%%

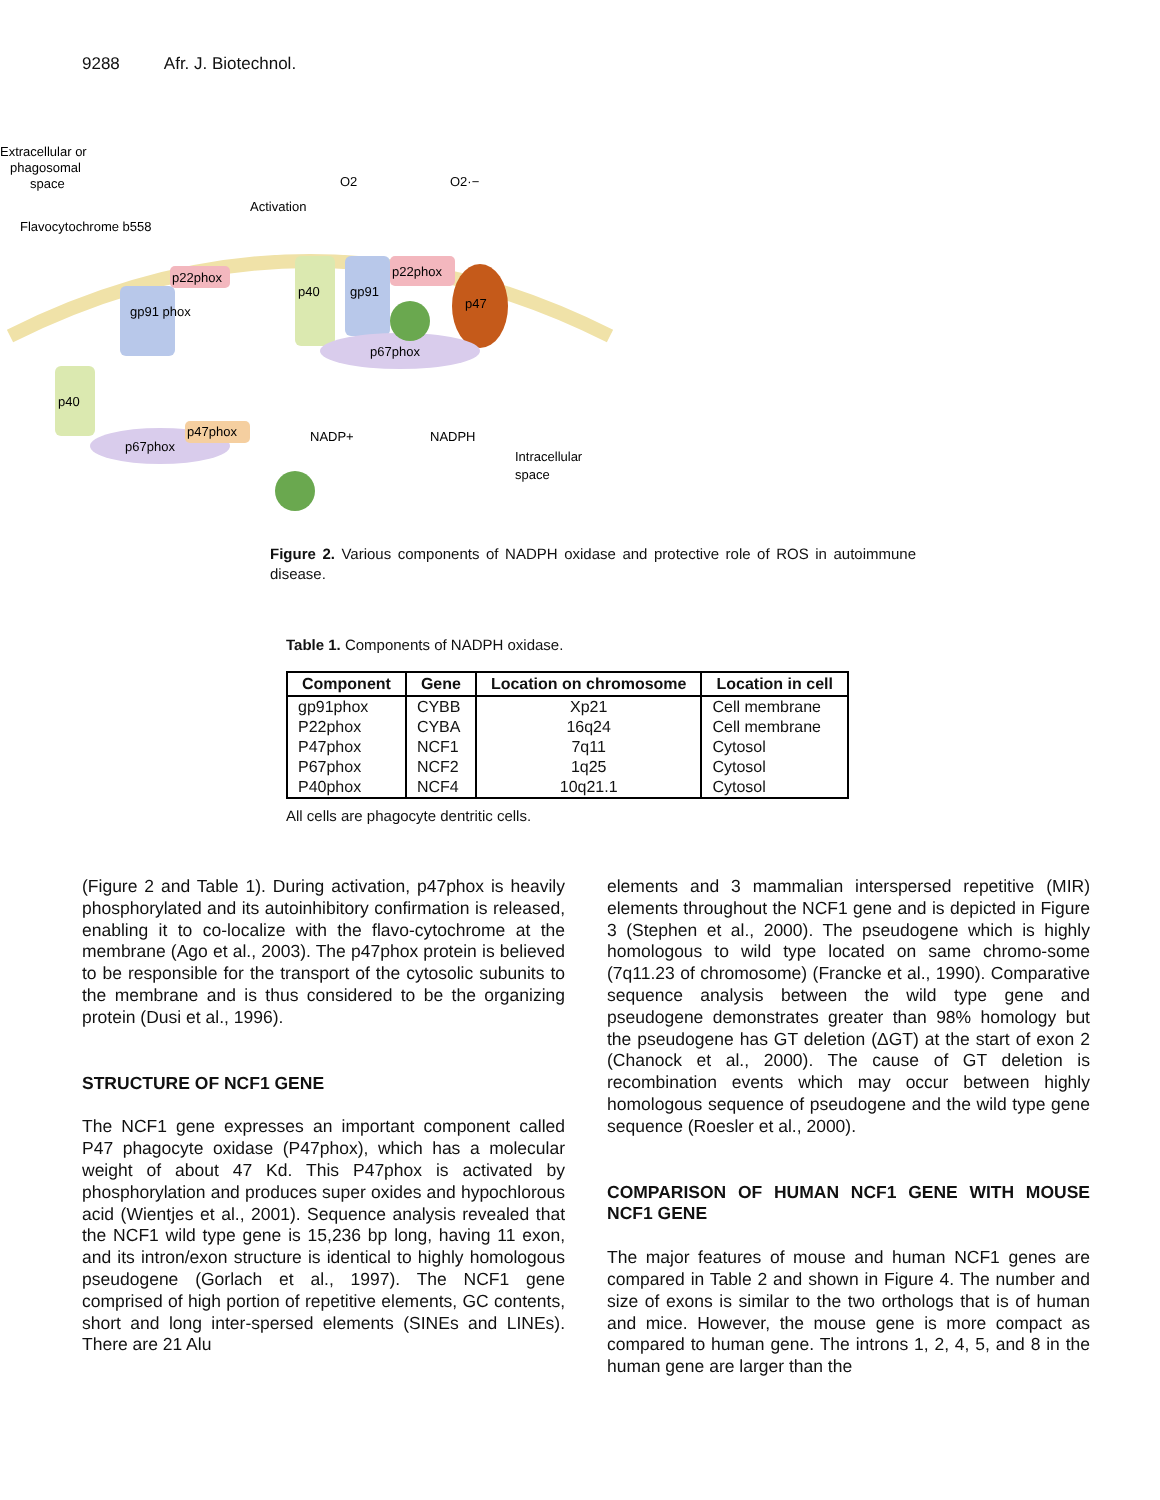9288 Afr. J. Biotechnol.
Extracellular or
phagosomal
space
Flavocytochrome b558
Activation
O2
O2·−
gp91 phox
p22phox
p40
gp91
p22phox
p47
p67phox
p40
p67phox
p47phox
NADP+
NADPH
Intracellular
space
Figure 2. Various components of NADPH oxidase and protective role of ROS in autoimmune disease.
Table 1. Components of NADPH oxidase.
| Component | Gene | Location on chromosome | Location in cell |
| --- | --- | --- | --- |
| gp91phox | CYBB | Xp21 | Cell membrane |
| P22phox | CYBA | 16q24 | Cell membrane |
| P47phox | NCF1 | 7q11 | Cytosol |
| P67phox | NCF2 | 1q25 | Cytosol |
| P40phox | NCF4 | 10q21.1 | Cytosol |
All cells are phagocyte dentritic cells.
(Figure 2 and Table 1). During activation, p47phox is heavily phosphorylated and its autoinhibitory confirmation is released, enabling it to co-localize with the flavo-cytochrome at the membrane (Ago et al., 2003). The p47phox protein is believed to be responsible for the transport of the cytosolic subunits to the membrane and is thus considered to be the organizing protein (Dusi et al., 1996).
STRUCTURE OF NCF1 GENE
The NCF1 gene expresses an important component called P47 phagocyte oxidase (P47phox), which has a molecular weight of about 47 Kd. This P47phox is activated by phosphorylation and produces super oxides and hypochlorous acid (Wientjes et al., 2001). Sequence analysis revealed that the NCF1 wild type gene is 15,236 bp long, having 11 exon, and its intron/exon structure is identical to highly homologous pseudogene (Gorlach et al., 1997). The NCF1 gene comprised of high portion of repetitive elements, GC contents, short and long inter-spersed elements (SINEs and LINEs). There are 21 Alu
elements and 3 mammalian interspersed repetitive (MIR) elements throughout the NCF1 gene and is depicted in Figure 3 (Stephen et al., 2000). The pseudogene which is highly homologous to wild type located on same chromo-some (7q11.23 of chromosome) (Francke et al., 1990). Comparative sequence analysis between the wild type gene and pseudogene demonstrates greater than 98% homology but the pseudogene has GT deletion (ΔGT) at the start of exon 2 (Chanock et al., 2000). The cause of GT deletion is recombination events which may occur between highly homologous sequence of pseudogene and the wild type gene sequence (Roesler et al., 2000).
COMPARISON OF HUMAN NCF1 GENE WITH MOUSE NCF1 GENE
The major features of mouse and human NCF1 genes are compared in Table 2 and shown in Figure 4. The number and size of exons is similar to the two orthologs that is of human and mice. However, the mouse gene is more compact as compared to human gene. The introns 1, 2, 4, 5, and 8 in the human gene are larger than the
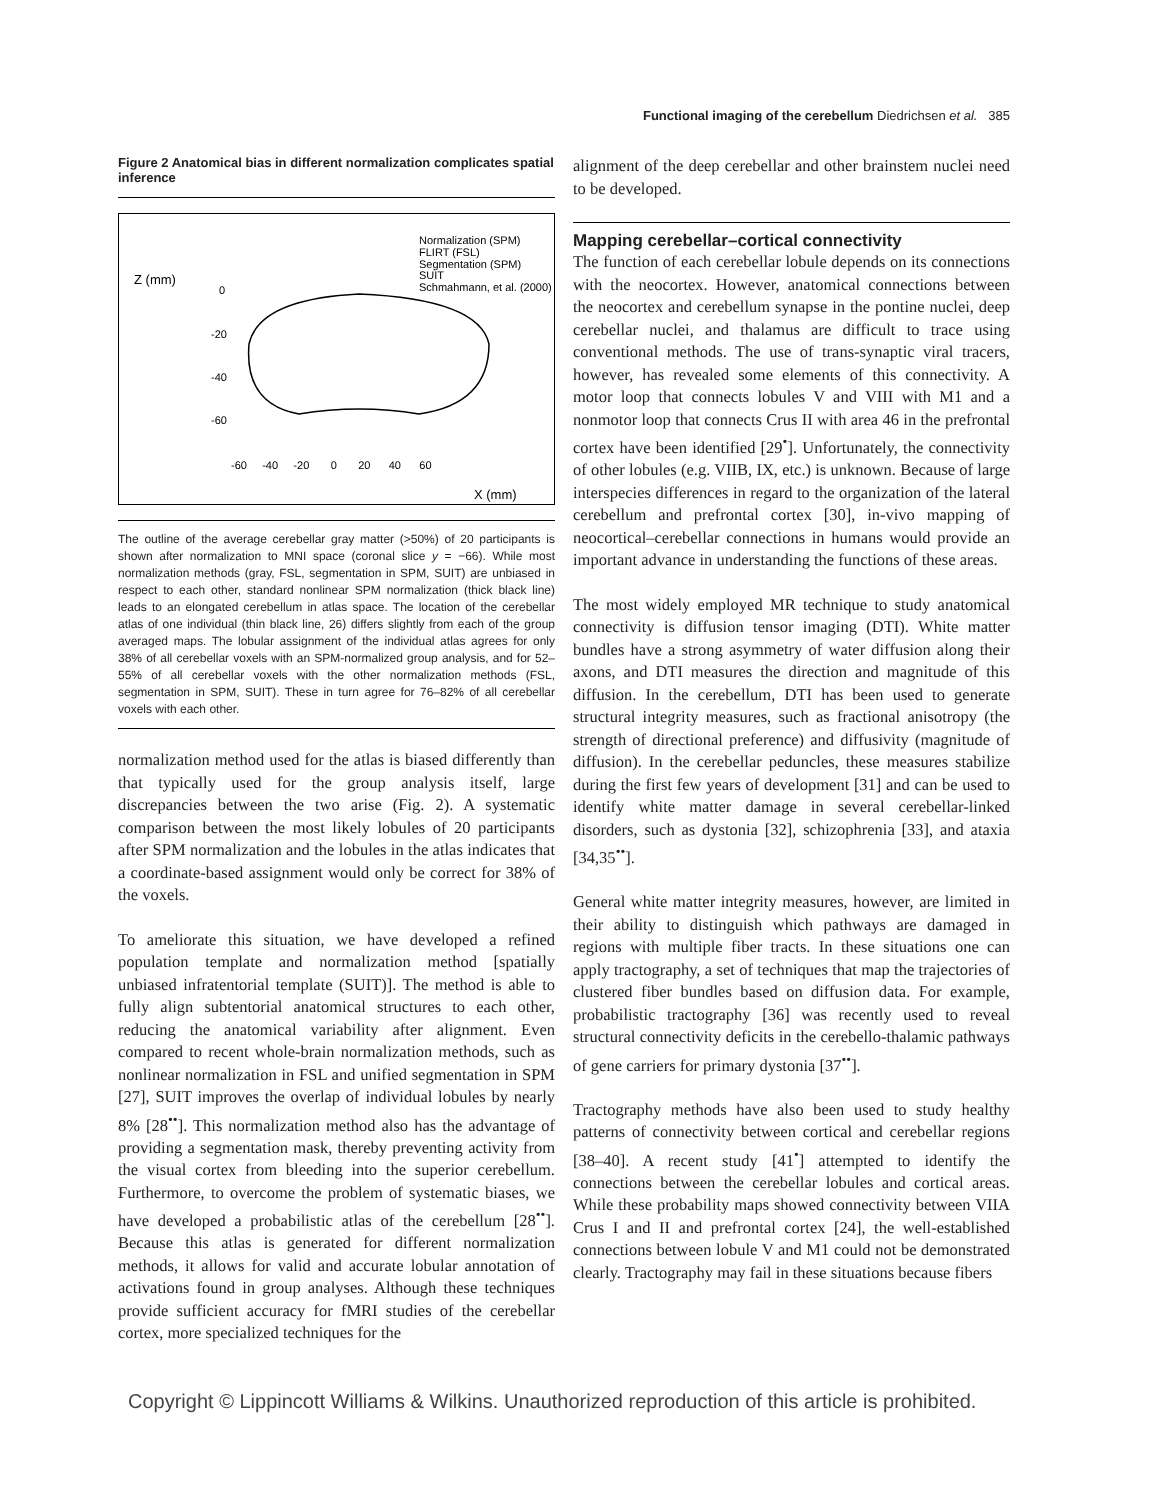Functional imaging of the cerebellum Diedrichsen et al. 385
Figure 2 Anatomical bias in different normalization complicates spatial inference
Z (mm)
X (mm)
Normalization (SPM)
FLIRT (FSL)
Segmentation (SPM)
SUIT
Schmahmann, et al. (2000)
0
-20
-40
-60
-60 -40 -20 0 20 40 60
The outline of the average cerebellar gray matter (>50%) of 20 participants is shown after normalization to MNI space (coronal slice y = −66). While most normalization methods (gray, FSL, segmentation in SPM, SUIT) are unbiased in respect to each other, standard nonlinear SPM normalization (thick black line) leads to an elongated cerebellum in atlas space. The location of the cerebellar atlas of one individual (thin black line, 26) differs slightly from each of the group averaged maps. The lobular assignment of the individual atlas agrees for only 38% of all cerebellar voxels with an SPM-normalized group analysis, and for 52–55% of all cerebellar voxels with the other normalization methods (FSL, segmentation in SPM, SUIT). These in turn agree for 76–82% of all cerebellar voxels with each other.
normalization method used for the atlas is biased differently than that typically used for the group analysis itself, large discrepancies between the two arise (Fig. 2). A systematic comparison between the most likely lobules of 20 participants after SPM normalization and the lobules in the atlas indicates that a coordinate-based assignment would only be correct for 38% of the voxels.
To ameliorate this situation, we have developed a refined population template and normalization method [spatially unbiased infratentorial template (SUIT)]. The method is able to fully align subtentorial anatomical structures to each other, reducing the anatomical variability after alignment. Even compared to recent whole-brain normalization methods, such as nonlinear normalization in FSL and unified segmentation in SPM [27], SUIT improves the overlap of individual lobules by nearly 8% [28<sup>••</sup>]. This normalization method also has the advantage of providing a segmentation mask, thereby preventing activity from the visual cortex from bleeding into the superior cerebellum. Furthermore, to overcome the problem of systematic biases, we have developed a probabilistic atlas of the cerebellum [28<sup>••</sup>]. Because this atlas is generated for different normalization methods, it allows for valid and accurate lobular annotation of activations found in group analyses. Although these techniques provide sufficient accuracy for fMRI studies of the cerebellar cortex, more specialized techniques for the
alignment of the deep cerebellar and other brainstem nuclei need to be developed.
Mapping cerebellar–cortical connectivity
The function of each cerebellar lobule depends on its connections with the neocortex. However, anatomical connections between the neocortex and cerebellum synapse in the pontine nuclei, deep cerebellar nuclei, and thalamus are difficult to trace using conventional methods. The use of trans-synaptic viral tracers, however, has revealed some elements of this connectivity. A motor loop that connects lobules V and VIII with M1 and a nonmotor loop that connects Crus II with area 46 in the prefrontal cortex have been identified [29<sup>•</sup>]. Unfortunately, the connectivity of other lobules (e.g. VIIB, IX, etc.) is unknown. Because of large interspecies differences in regard to the organization of the lateral cerebellum and prefrontal cortex [30], in-vivo mapping of neocortical–cerebellar connections in humans would provide an important advance in understanding the functions of these areas.
The most widely employed MR technique to study anatomical connectivity is diffusion tensor imaging (DTI). White matter bundles have a strong asymmetry of water diffusion along their axons, and DTI measures the direction and magnitude of this diffusion. In the cerebellum, DTI has been used to generate structural integrity measures, such as fractional anisotropy (the strength of directional preference) and diffusivity (magnitude of diffusion). In the cerebellar peduncles, these measures stabilize during the first few years of development [31] and can be used to identify white matter damage in several cerebellar-linked disorders, such as dystonia [32], schizophrenia [33], and ataxia [34,35<sup>••</sup>].
General white matter integrity measures, however, are limited in their ability to distinguish which pathways are damaged in regions with multiple fiber tracts. In these situations one can apply tractography, a set of techniques that map the trajectories of clustered fiber bundles based on diffusion data. For example, probabilistic tractography [36] was recently used to reveal structural connectivity deficits in the cerebello-thalamic pathways of gene carriers for primary dystonia [37<sup>••</sup>].
Tractography methods have also been used to study healthy patterns of connectivity between cortical and cerebellar regions [38–40]. A recent study [41<sup>•</sup>] attempted to identify the connections between the cerebellar lobules and cortical areas. While these probability maps showed connectivity between VIIA Crus I and II and prefrontal cortex [24], the well-established connections between lobule V and M1 could not be demonstrated clearly. Tractography may fail in these situations because fibers
Copyright © Lippincott Williams & Wilkins. Unauthorized reproduction of this article is prohibited.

%%

● Action item:
A single figure answers this: how many lines of the material hold "NADPH".

● Result for this task:
3